Complémentaire santé : les obligations de l’employeur

2 février 2015

À partir du 1er jan­vier 2016, une cou­ver­ture com­plé­men­taire santé col­lec­tive (mutuelle d’entre­prise) doit être pro­po­sée par l’employeur à tous les sala­riés du sec­teur privé, n’en dis­po­sant pas déjà, en com­plé­ment des garan­ties de base d’assu­rance mala­die de la Sécurité sociale.

La loi du 14 juin 2013 pré­voit en effet la géné­ra­li­sa­tion de la cou­ver­ture santé à l’ensem­ble des sala­riés du sec­teur privé et ins­taure un délai de négo­cia­tion.

À défaut d’accord entre les par­te­nai­res sociaux dans les bran­ches pro­fes­sion­nel­les, l’employeur doit négo­cier avec les repré­sen­tants du per­son­nel de l’entre­prise. Si ces négo­cia­tions n’ont pas abouti, l’employeur doit mettre en place par déci­sion uni­la­té­rale une cou­ver­ture santé col­lec­tive obli­ga­toire avant le 1er jan­vier 2016.

D’ici le 1er jan­vier 2016, l’employeur doit sous­crire un contrat auprès d’un orga­nisme assu­reur de son choix, après mise en concur­rence, et en assu­rer le suivi.

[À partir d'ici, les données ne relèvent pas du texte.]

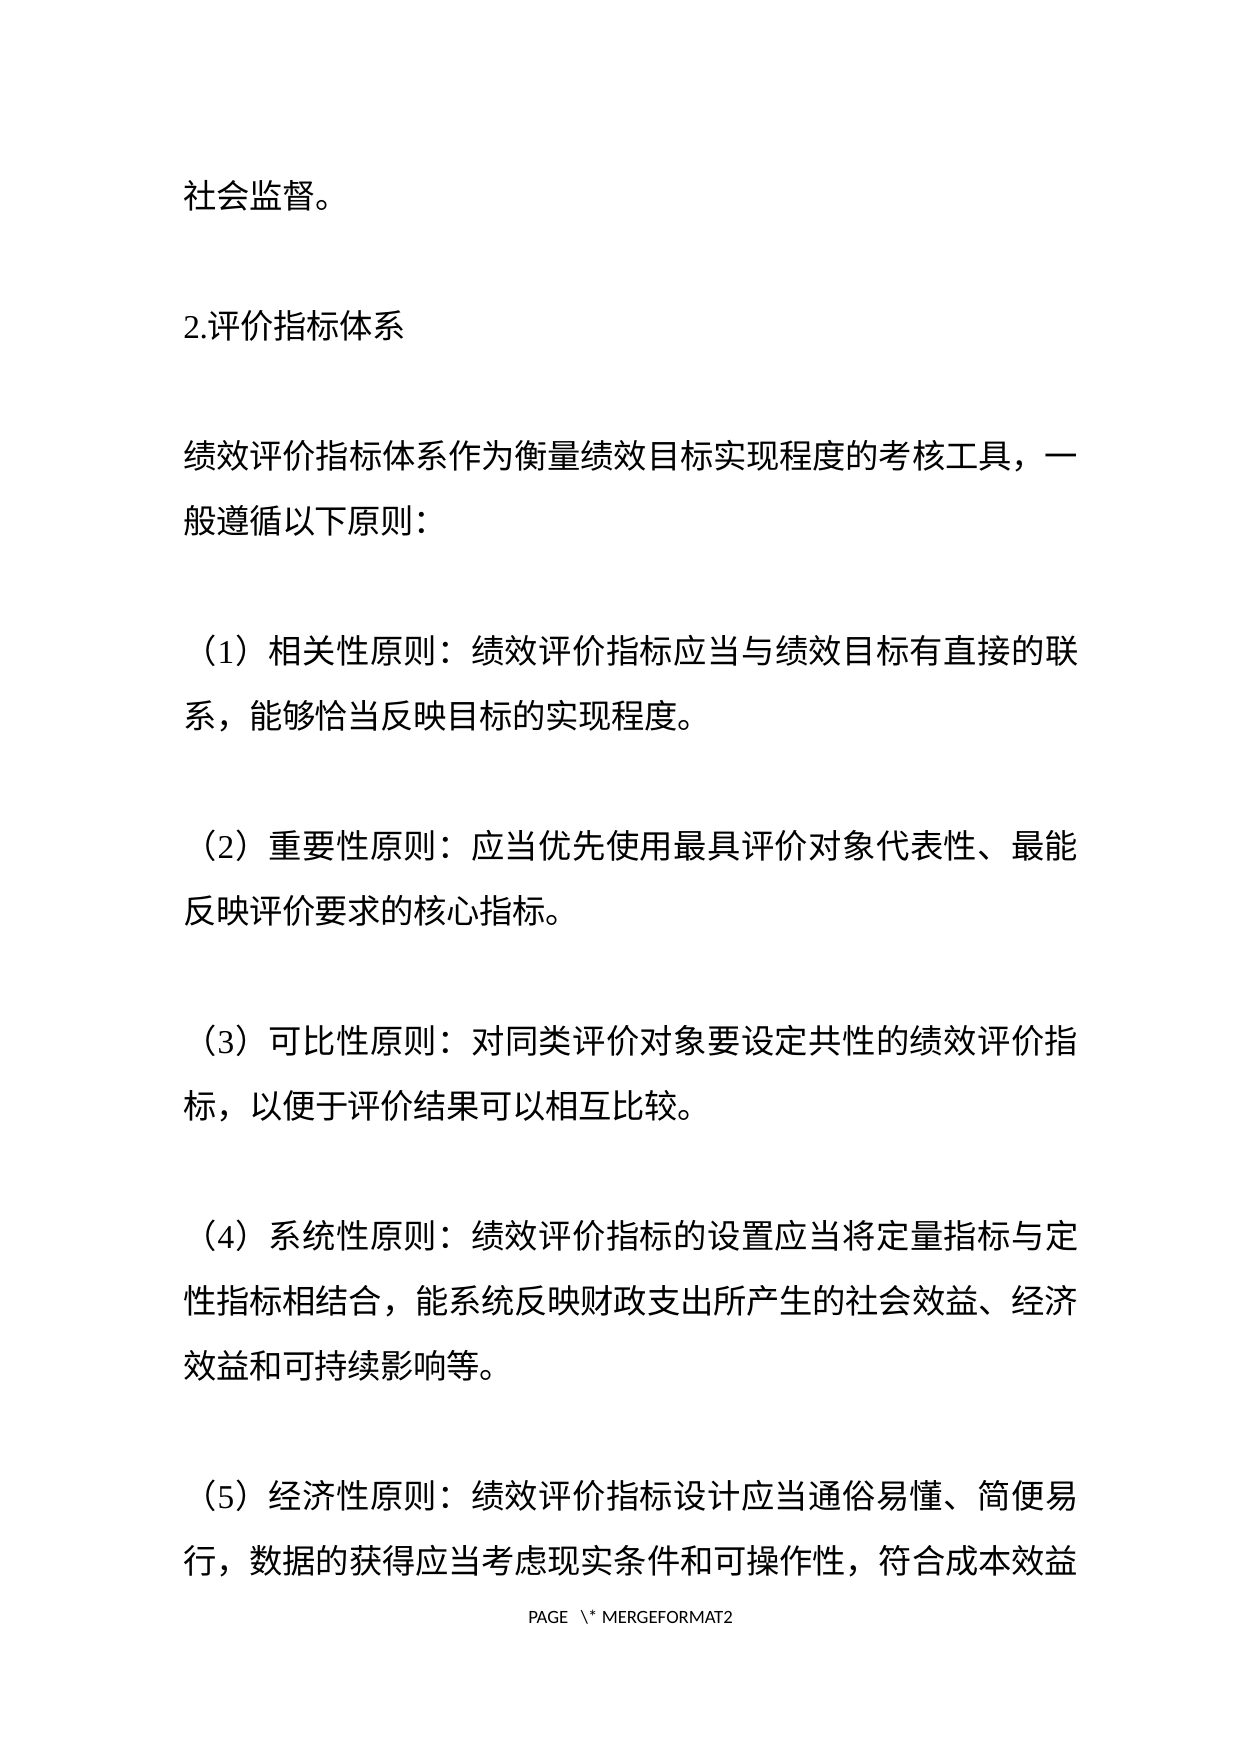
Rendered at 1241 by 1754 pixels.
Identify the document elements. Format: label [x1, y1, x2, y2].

text [183, 162, 1078, 1592]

Le contrat doit rem­plir les condi­tions sui­van­tes :
 la par­ti­ci­pa­tion finan­cière de l’employeur doit être au moins égale à 50 % de la coti­sa­tion (le sala­rié en payant le reste),
 le contrat doit res­pec­ter un socle de garan­ties mini­ma­les (panier de soins mini­mum),
 la cou­ver­ture est prévue pour l’ensem­ble des sala­riés et leurs ayants droit, ou pour une ou plu­sieurs caté­go­ries d’entre eux (défi­nies à partir de cri­tè­res objec­tifs, géné­raux et imper­son­nels),
 le contrat est obli­ga­toire pour les sala­riés, sauf dans cer­tains cas.

Le panier de soins mini­mal concerne les garan­ties sui­van­tes :
 inté­gra­lité du ticket modé­ra­teur sur les consul­ta­tions, actes et pres­ta­tions rem­bour­sa­bles par l’assu­rance mala­die sous réserve de cer­tai­nes excep­tions,
 tota­lité du for­fait jour­na­lier hos­pi­ta­lier en cas d’hos­pi­ta­li­sa­tion,
 frais den­tai­res (pro­thè­ses et ortho­don­tie) à hau­teur de 125 % du tarif conven­tion­nel,
 frais d’opti­que for­fai­taire par période de 2 ans (annuel­le­ment pour les enfants ou en cas d’évolution de la vue) avec un mini­mum de prise en charge fixé à 100 € pour une cor­rec­tion simple.

Si le contrat sous­crit par l’entre­prise est dit res­pon­sa­ble, il ouvre droit à une exo­né­ra­tion de char­ges socia­les à condi­tion de res­pec­ter cer­tai­nes règles sur les garan­ties offer­tes.